1.06. LA REFORMA REVIVIÓ EL ESTUDIO DEL IDIOMA HEBREO

Los cristianos, durante muchos siglos, no tuvieron interés en el Antiguo Testamento en hebreo, ni hicieron muchas tentativas para dominar ese idioma. Sólo dos de los padres de la iglesia, Orígenes y Jerónimo, se empeñaron en aprender hebreo. Desde la era apostólica hasta la Reforma protestante, los eruditos judíos fueron casi los únicos guardianes del idioma arcaico en que se escribió el Antiguo Testamento.

Siendo los reformadores vehementes estudiosos de la Palabra de Dios, auspiciaron y produjeron nuevas traducciones de la Biblia. Sin embargo, insistían en que cada traducción debía basarse en los idiomas originales y no en una traducción previa, ya fuera del griego o del latín. Como esto requería un profundo conocimiento del hebreo de parte de los traductores y eruditos protestantes, la Reforma dio un gran impulso a los estudios hebreos. Por ejemplo, en los siglos XVI y XVII, los eruditos cristianos publicaron 152 gramáticas hebreas; en cambio los eruditos judíos publicaron únicamente 18.

Durante los últimos ciento treinta años se han descubierto numerosas inscripciones hebreas, cananeas y en otros idiomas semíticos antiguos. Su contenido ha iluminado muchos pasajes del Antiguo Testamento, ha esclarecido incontables expresiones hebreas oscuras y ha proporcionado ejemplos que han ayudado a comprender mejor la gramática del idioma del Antiguo Testamento.

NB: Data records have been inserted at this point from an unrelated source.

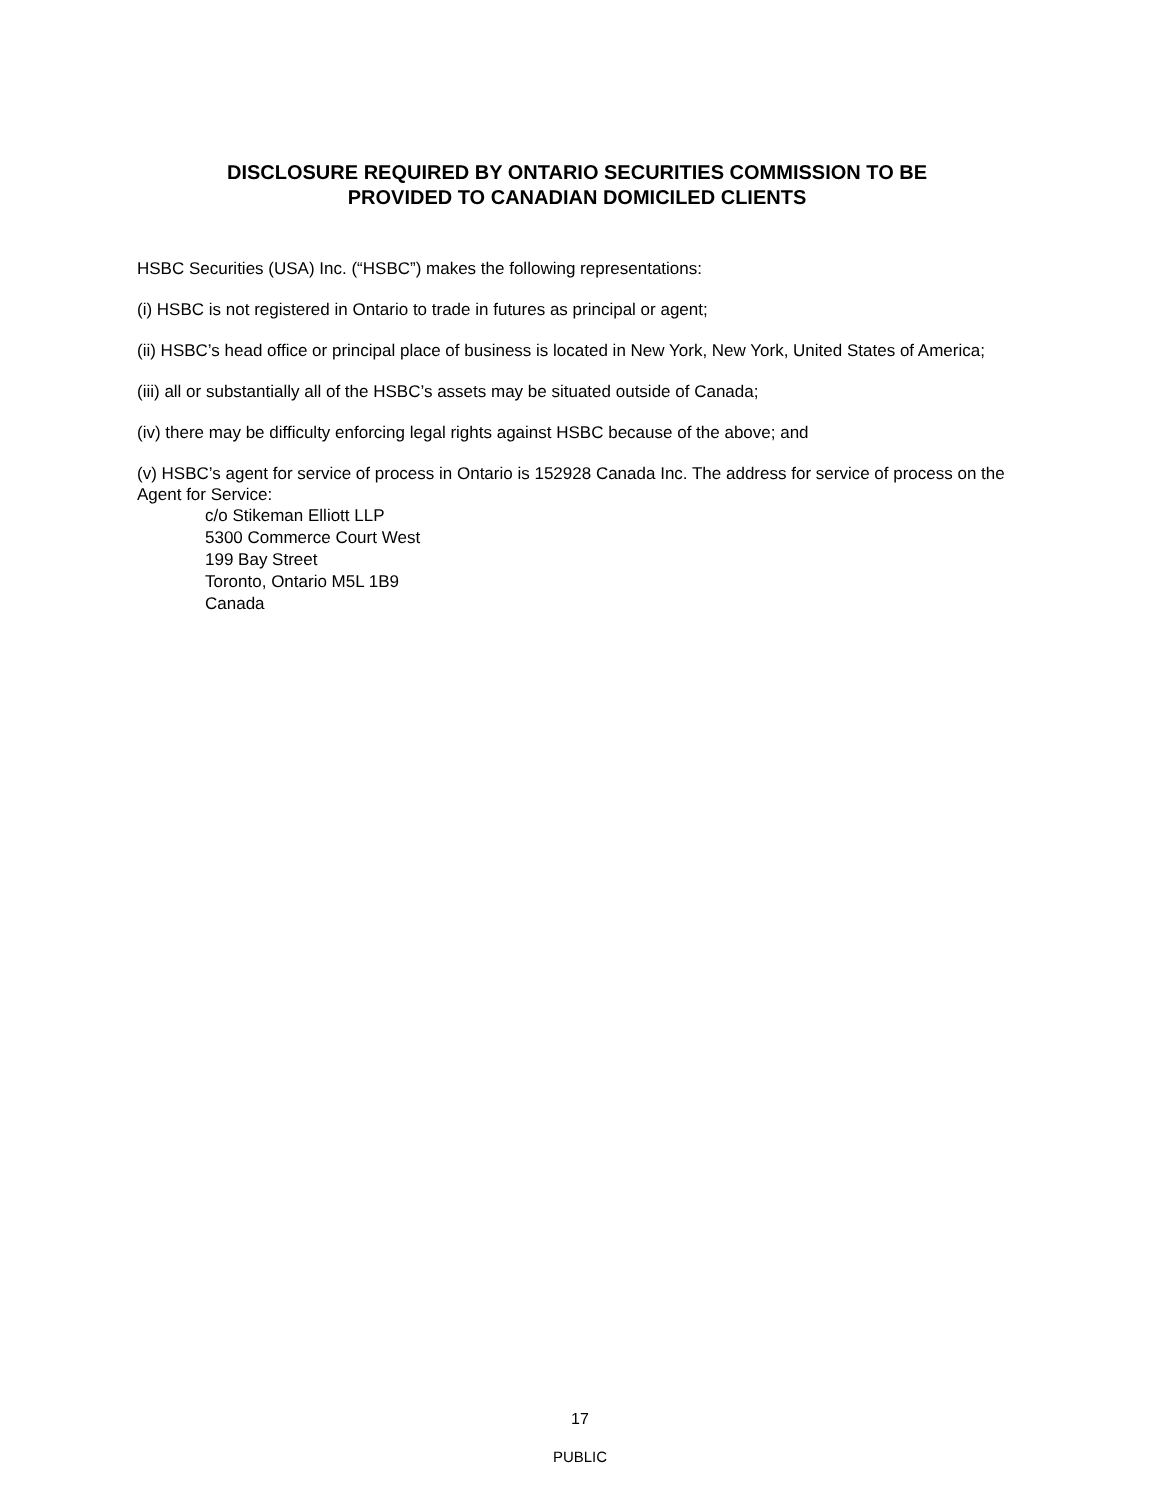DISCLOSURE REQUIRED BY ONTARIO SECURITIES COMMISSION TO BE
PROVIDED TO CANADIAN DOMICILED CLIENTS
HSBC Securities (USA) Inc. (“HSBC”) makes the following representations:
(i) HSBC is not registered in Ontario to trade in futures as principal or agent;
(ii) HSBC’s head office or principal place of business is located in New York, New York, United States of America;
(iii) all or substantially all of the HSBC’s assets may be situated outside of Canada;
(iv) there may be difficulty enforcing legal rights against HSBC because of the above; and
(v) HSBC’s agent for service of process in Ontario is 152928 Canada Inc. The address for service of process on the Agent for Service:
c/o Stikeman Elliott LLP
5300 Commerce Court West
199 Bay Street
Toronto, Ontario M5L 1B9
Canada
17
PUBLIC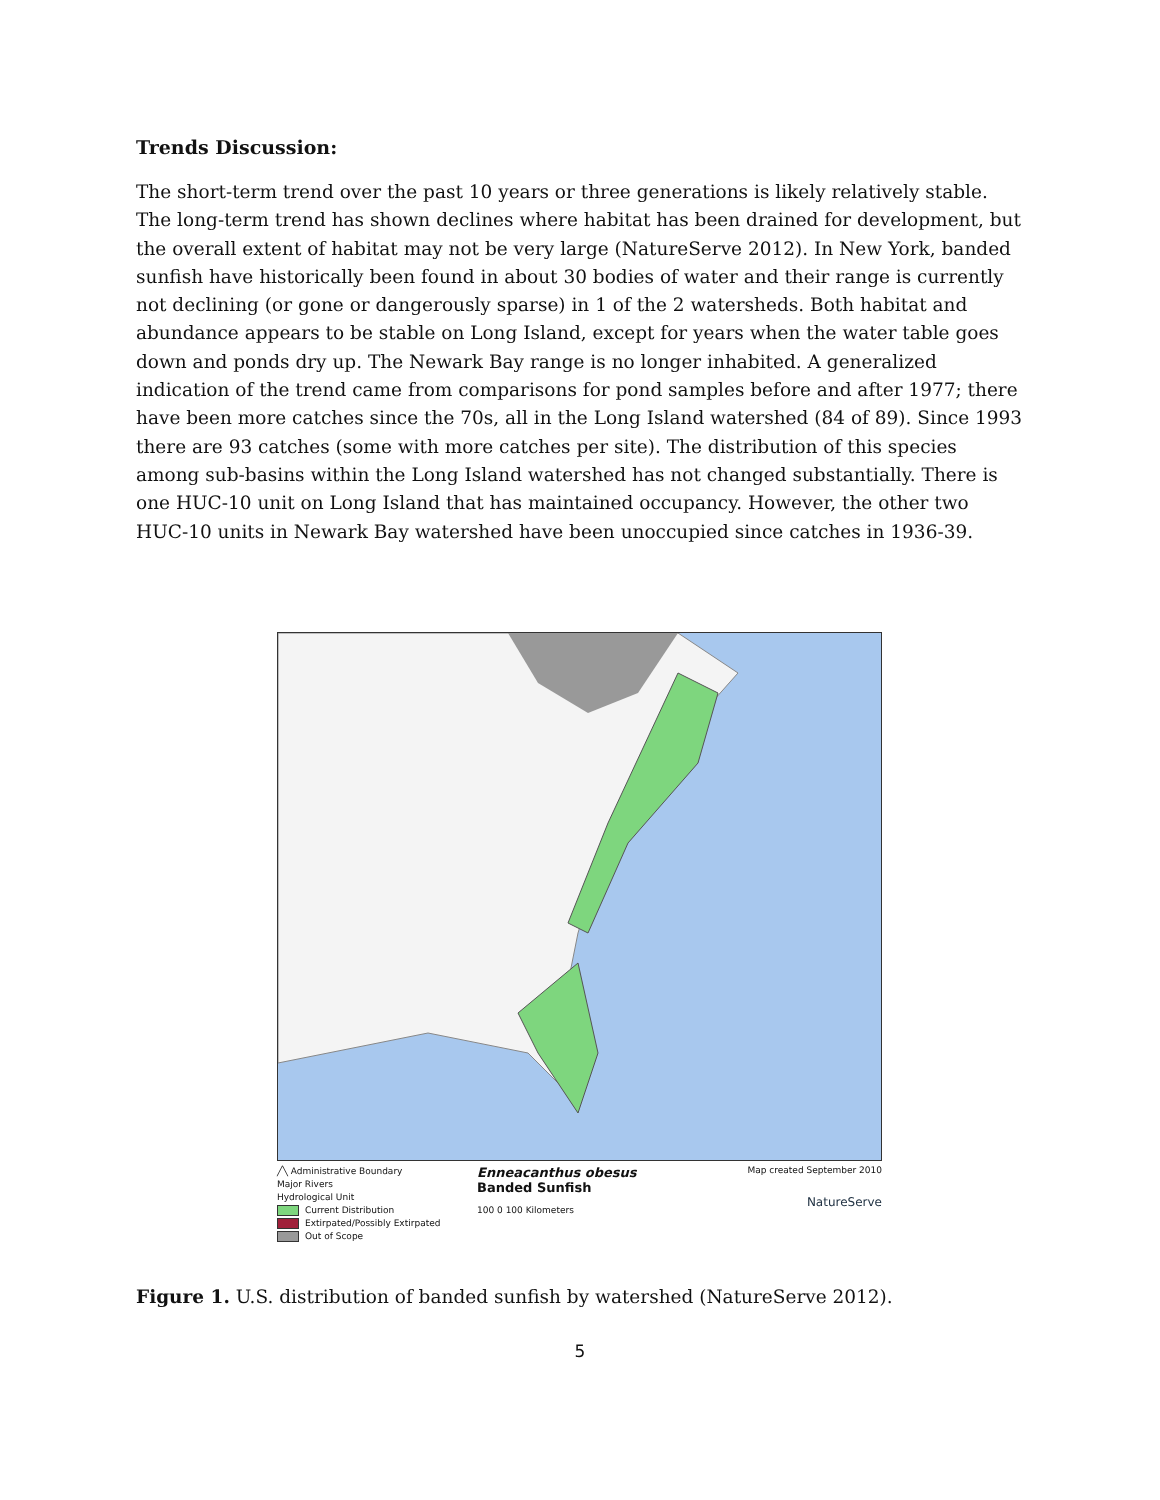Trends Discussion:
The short-term trend over the past 10 years or three generations is likely relatively stable. The long-term trend has shown declines where habitat has been drained for development, but the overall extent of habitat may not be very large (NatureServe 2012). In New York, banded sunfish have historically been found in about 30 bodies of water and their range is currently not declining (or gone or dangerously sparse) in 1 of the 2 watersheds. Both habitat and abundance appears to be stable on Long Island, except for years when the water table goes down and ponds dry up. The Newark Bay range is no longer inhabited. A generalized indication of the trend came from comparisons for pond samples before and after 1977; there have been more catches since the 70s, all in the Long Island watershed (84 of 89). Since 1993 there are 93 catches (some with more catches per site). The distribution of this species among sub-basins within the Long Island watershed has not changed substantially. There is one HUC-10 unit on Long Island that has maintained occupancy. However, the other two HUC-10 units in Newark Bay watershed have been unoccupied since catches in 1936-39.
╱╲ Administrative Boundary
Major Rivers
Hydrological Unit
Current Distribution
Extirpated/Possibly Extirpated
Out of Scope
Enneacanthus obesus
Banded Sunfish
100 0 100 Kilometers
Map created September 2010
NatureServe
Figure 1. U.S. distribution of banded sunfish by watershed (NatureServe 2012).
5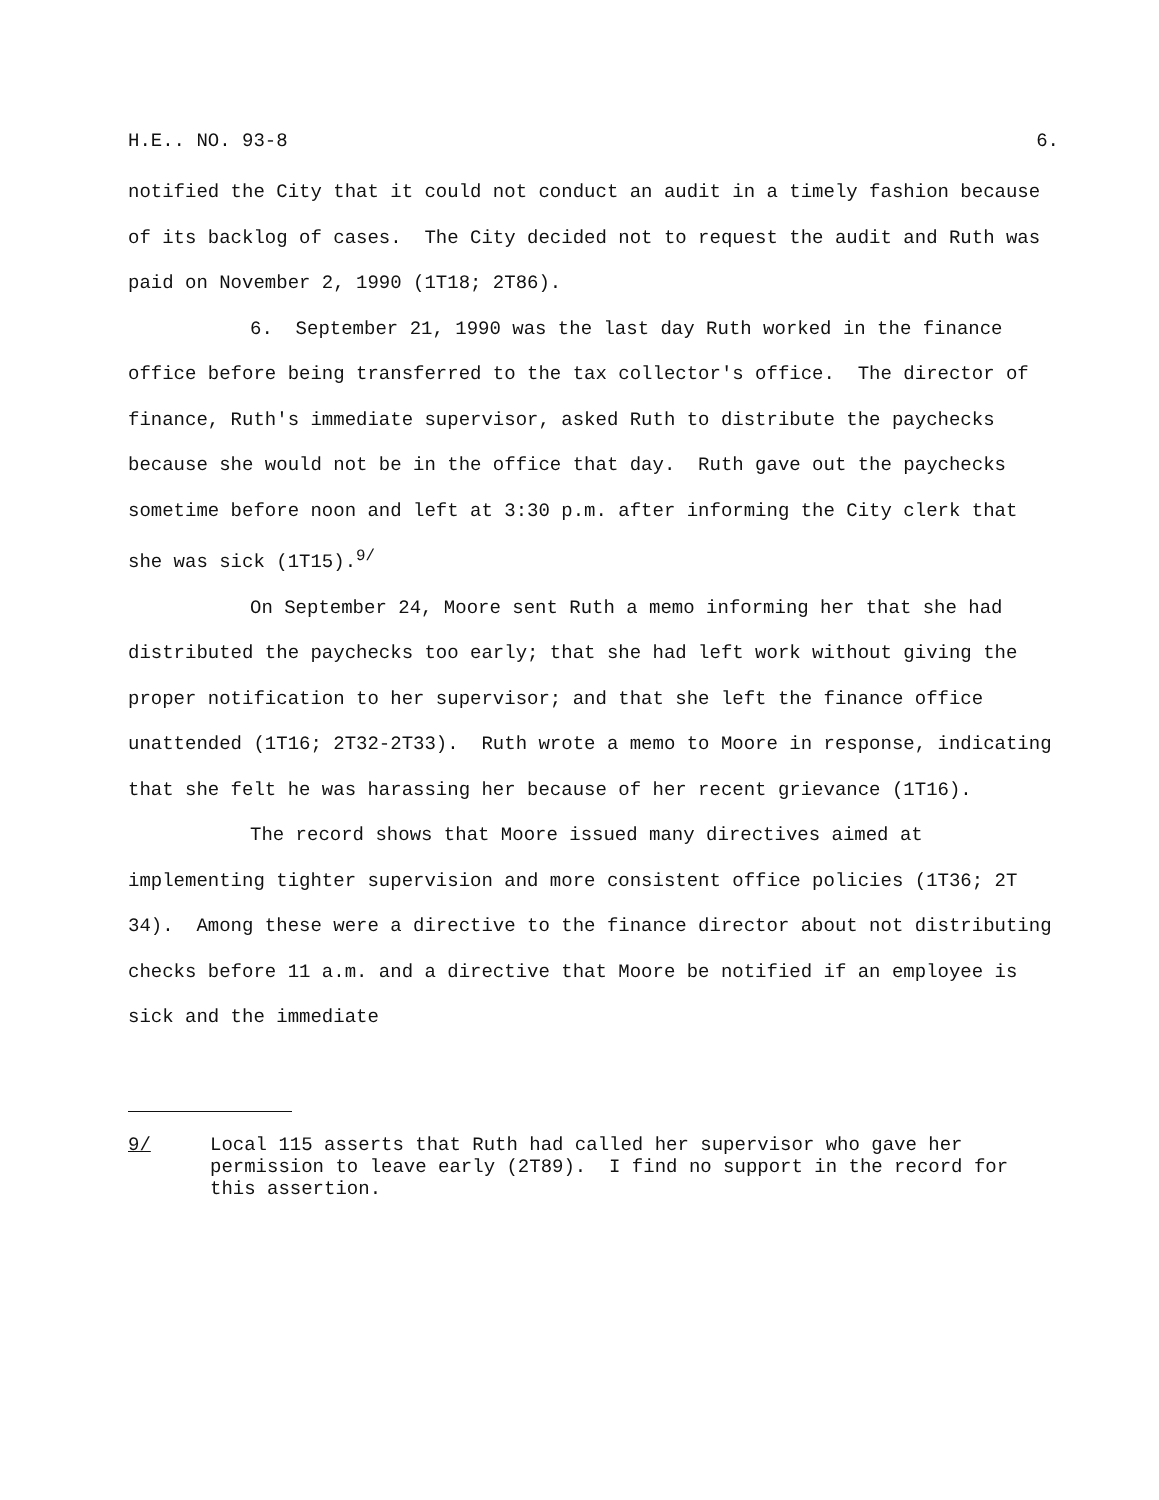H.E.. NO. 93-8 6.
notified the City that it could not conduct an audit in a timely fashion because of its backlog of cases. The City decided not to request the audit and Ruth was paid on November 2, 1990 (1T18; 2T86).
6. September 21, 1990 was the last day Ruth worked in the finance office before being transferred to the tax collector's office. The director of finance, Ruth's immediate supervisor, asked Ruth to distribute the paychecks because she would not be in the office that day. Ruth gave out the paychecks sometime before noon and left at 3:30 p.m. after informing the City clerk that she was sick (1T15).<sup>9/</sup>
On September 24, Moore sent Ruth a memo informing her that she had distributed the paychecks too early; that she had left work without giving the proper notification to her supervisor; and that she left the finance office unattended (1T16; 2T32-2T33). Ruth wrote a memo to Moore in response, indicating that she felt he was harassing her because of her recent grievance (1T16).
The record shows that Moore issued many directives aimed at implementing tighter supervision and more consistent office policies (1T36; 2T 34). Among these were a directive to the finance director about not distributing checks before 11 a.m. and a directive that Moore be notified if an employee is sick and the immediate
9/ Local 115 asserts that Ruth had called her supervisor who gave her permission to leave early (2T89). I find no support in the record for this assertion.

Con todo, debiera afirmarse que el conocimiento del hebreo antiguo de ninguna manera garantiza una comprensión correcta de las Sagradas Escrituras. Algunos de los mayores hebraístas de las últimas décadas han sido los críticos más destructores de la Biblia; en cambio, numerosos hombres y mujeres de Dios han explicado con solidez y vigor las páginas sagradas del Antiguo Testamento, sin saber hebreo, y han conducido a la gente al conocimiento de la verdad. Por supuesto, para el ministro de la Palabra el conocimiento del hebreo es deseable y útil. Sin embargo, las traducciones modernas generalmente están bien hechas y transmiten con bastante exactitud los pensamientos de los escritos originales. De ahí que el mejor expositor de las Escrituras no es necesariamente el hebraísta erudito, sino el hombre que tiene la medida mayor del Espíritu Santo, mediante el cual escudriña "lo profundo de Dios" (1 Cor. 2:10).